The UT Energy Symposium kicks off the semester by welcoming Professor Raj Patel of the LBJ School of Public Affairs to give a talk titled "How Energy Fits into the History of the World in Seven Cheap Things."
Speaker bio: Raj Patel is a research professor in the LBJ School of Public Affairs at The University of Texas at Austin and a senior research associate at the Unit for the Humanities at Rhodes University. He studies the world food system and alternatives to it. He is currently working on a documentary project about the food system with award-winning director Steve James. He has testified about the causes of the global food crisis to the U.S. House of Representative’s Financial Services Committee and was an adviser to Olivier De Schutter, the United Nations Special Rapporteur on the Right to Food. In addition to publications in journals about economics, philosophy, politics, international development, and public health, he writes for a range of newspapers and co-hosts The Secret Ingredient podcast. His books include Stuffed and Starved and The Value of Nothing. His latest book, co-authored with Jason W. Moore, is published by the University of California Press and entitled A History of the World in Seven Cheap Things: A Guide To Capitalism, Nature and the Future of the Planet.

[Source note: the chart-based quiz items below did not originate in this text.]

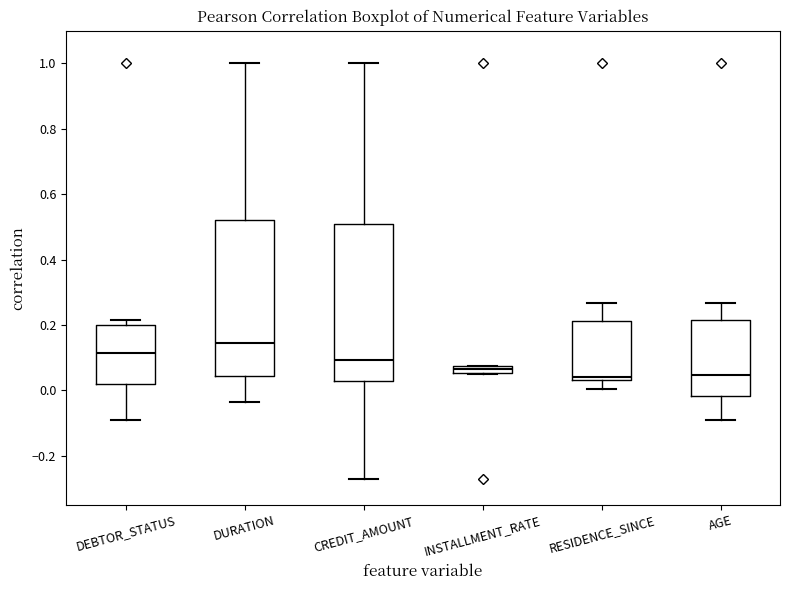

Where is the lower edge of the box for INSTALLMENT_RATE on the y-axis? The values are not printed on the chart, so give them approximately, as read against the axis.

0.06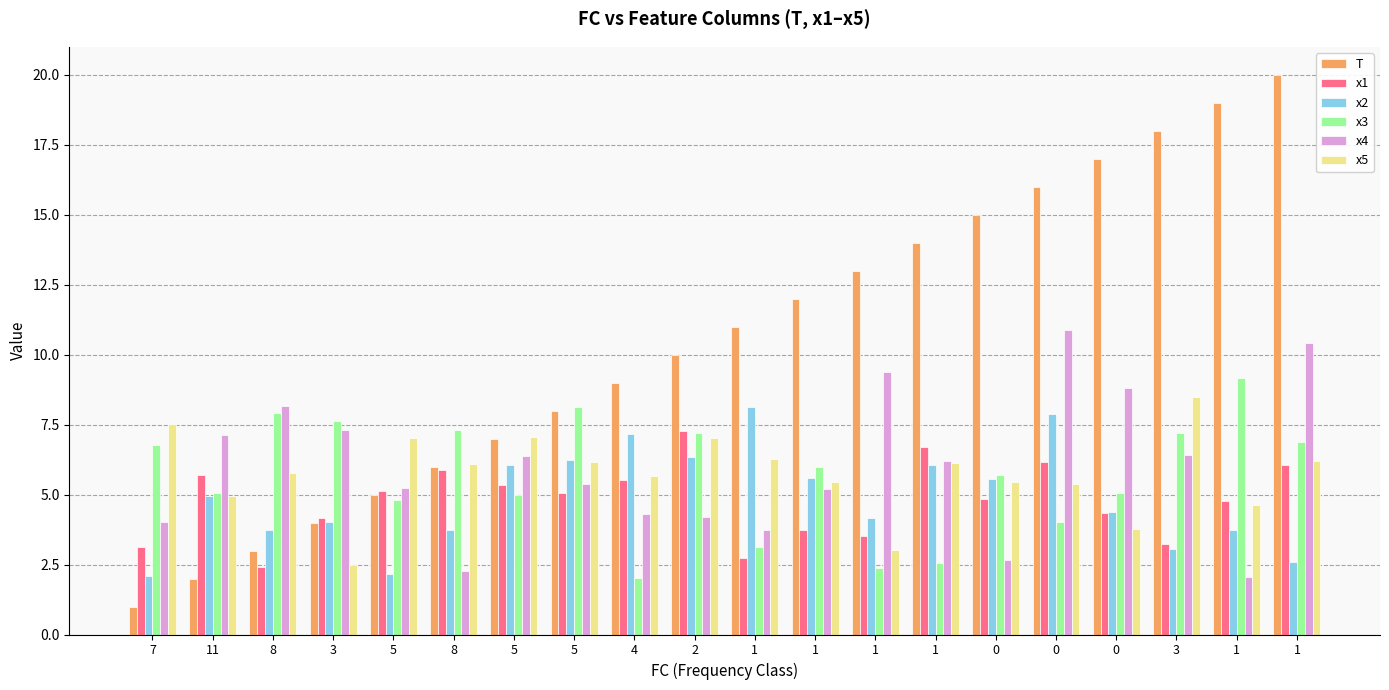

What is the total value across all series at 1?

35.0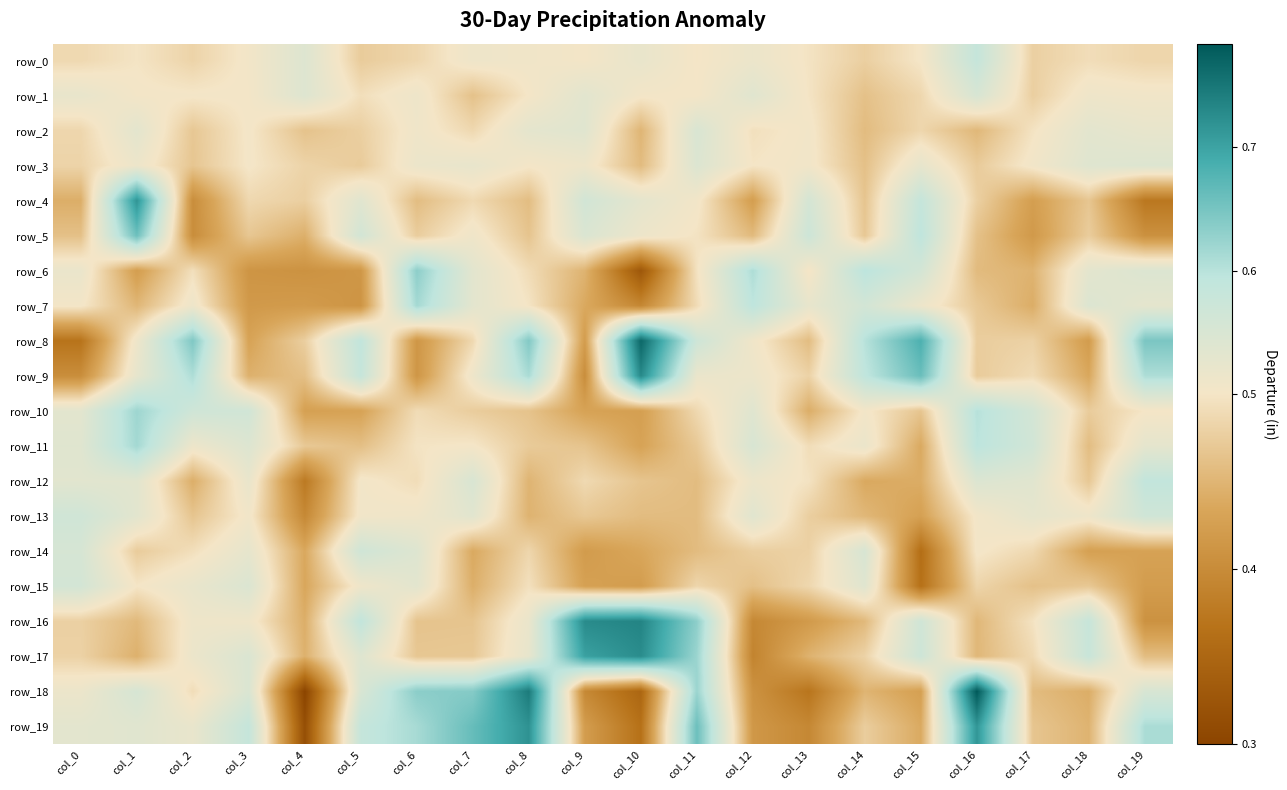

At how many categories does at least one series exceed 0?

20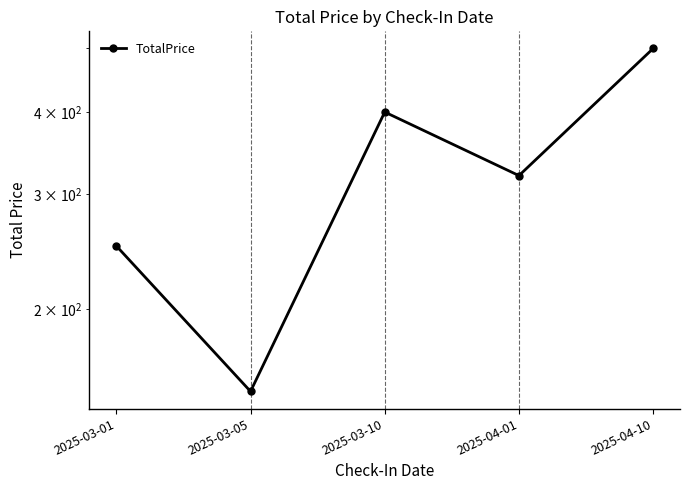

Count the number of data series in this chart.

1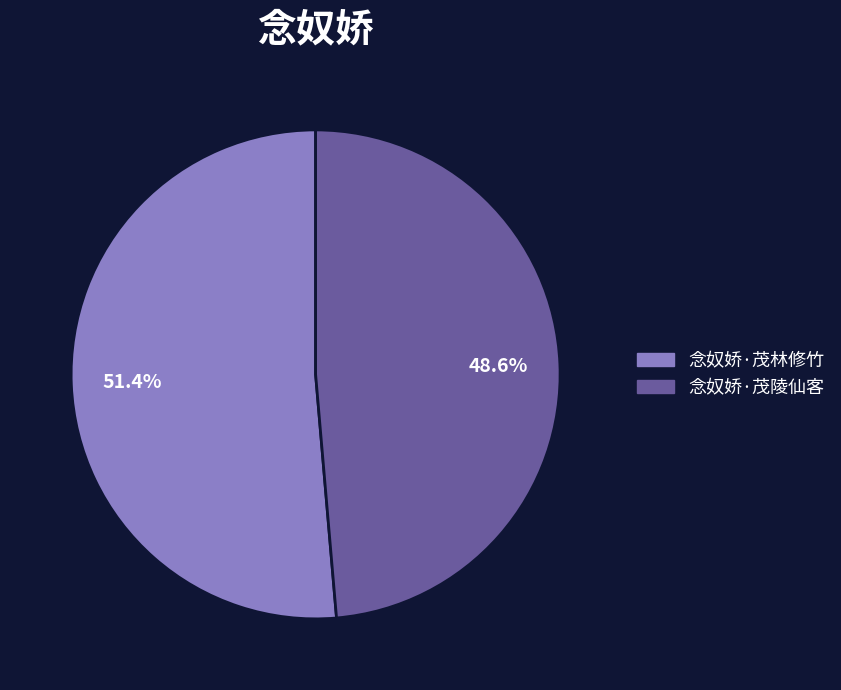

To the nearest percent, what is the average slice percentage?

50%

Topic summary: A discussion of how capitalism has long been premised on cheap energy, and how, with fossil fuels now unsustainable, 21st century quests for cheap energy seem similar to energy histories in the 15th and 16th centuries.
The UT Energy Symposium meets every Thursday during the long semesters. Come early to attend a networking session before the talk: refreshments will be served at 4:45 p.m. in the POB Connector Lobby outside the auditorium.